Aim of the task:
In full and word for word, print the data below.

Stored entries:

┄┄┄┄┄┄┄┄┄┄

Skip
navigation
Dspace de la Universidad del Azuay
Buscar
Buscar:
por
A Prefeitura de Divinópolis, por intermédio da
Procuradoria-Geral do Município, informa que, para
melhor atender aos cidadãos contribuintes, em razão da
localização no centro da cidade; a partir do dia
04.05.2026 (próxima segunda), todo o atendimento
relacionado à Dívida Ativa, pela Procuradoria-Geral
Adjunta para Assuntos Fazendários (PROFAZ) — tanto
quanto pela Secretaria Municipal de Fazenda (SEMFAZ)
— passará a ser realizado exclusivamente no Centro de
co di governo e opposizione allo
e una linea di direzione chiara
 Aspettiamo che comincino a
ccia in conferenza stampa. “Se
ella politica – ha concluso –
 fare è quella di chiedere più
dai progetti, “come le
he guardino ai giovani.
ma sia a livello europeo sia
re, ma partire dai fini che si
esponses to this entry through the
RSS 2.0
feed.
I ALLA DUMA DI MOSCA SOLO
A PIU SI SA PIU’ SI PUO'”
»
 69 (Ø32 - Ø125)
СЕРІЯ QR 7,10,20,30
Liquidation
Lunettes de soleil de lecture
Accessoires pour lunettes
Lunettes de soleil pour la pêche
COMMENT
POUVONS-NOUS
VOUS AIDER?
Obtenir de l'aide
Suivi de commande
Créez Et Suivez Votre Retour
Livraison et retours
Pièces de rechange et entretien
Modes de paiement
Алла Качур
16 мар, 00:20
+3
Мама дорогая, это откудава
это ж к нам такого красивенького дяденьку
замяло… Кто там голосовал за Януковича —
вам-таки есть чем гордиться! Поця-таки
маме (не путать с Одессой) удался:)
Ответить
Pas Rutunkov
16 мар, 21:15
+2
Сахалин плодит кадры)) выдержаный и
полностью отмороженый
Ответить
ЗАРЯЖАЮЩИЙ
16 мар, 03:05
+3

┄┄┄┄┄┄┄┄┄┄

Answer box:
Skip
navigation
Dspace de la Universidad del Azuay
Buscar
Buscar:
por
A Prefeitura de Divinópolis, por intermédio da
Procuradoria-Geral do Município, informa que, para
melhor atender aos cidadãos contribuintes, em razão da
localização no centro da cidade; a partir do dia
04.05.2026 (próxima segunda), todo o atendimento
relacionado à Dívida Ativa, pela Procuradoria-Geral
Adjunta para Assuntos Fazendários (PROFAZ) — tanto
quanto pela Secretaria Municipal de Fazenda (SEMFAZ)
— passará a ser realizado exclusivamente no Centro de
co di governo e opposizione allo
e una linea di direzione chiara
 Aspettiamo che comincino a
ccia in conferenza stampa. “Se
ella politica – ha concluso –
 fare è quella di chiedere più
dai progetti, “come le
he guardino ai giovani.
ma sia a livello europeo sia
re, ma partire dai fini che si
esponses to this entry through the
RSS 2.0
feed.
I ALLA DUMA DI MOSCA SOLO
A PIU SI SA PIU’ SI PUO'”
»
 69 (Ø32 - Ø125)
СЕРІЯ QR 7,10,20,30
Liquidation
Lunettes de soleil de lecture
Accessoires pour lunettes
Lunettes de soleil pour la pêche
COMMENT
POUVONS-NOUS
VOUS AIDER?
Obtenir de l'aide
Suivi de commande
Créez Et Suivez Votre Retour
Livraison et retours
Pièces de rechange et entretien
Modes de paiement
Алла Качур
16 мар, 00:20
+3
Мама дорогая, это откудава
это ж к нам такого красивенького дяденьку
замяло… Кто там голосовал за Януковича —
вам-таки есть чем гордиться! Поця-таки
маме (не путать с Одессой) удался:)
Ответить
Pas Rutunkov
16 мар, 21:15
+2
Сахалин плодит кадры)) выдержаный и
полностью отмороженый
Ответить
ЗАРЯЖАЮЩИЙ
16 мар, 03:05
+3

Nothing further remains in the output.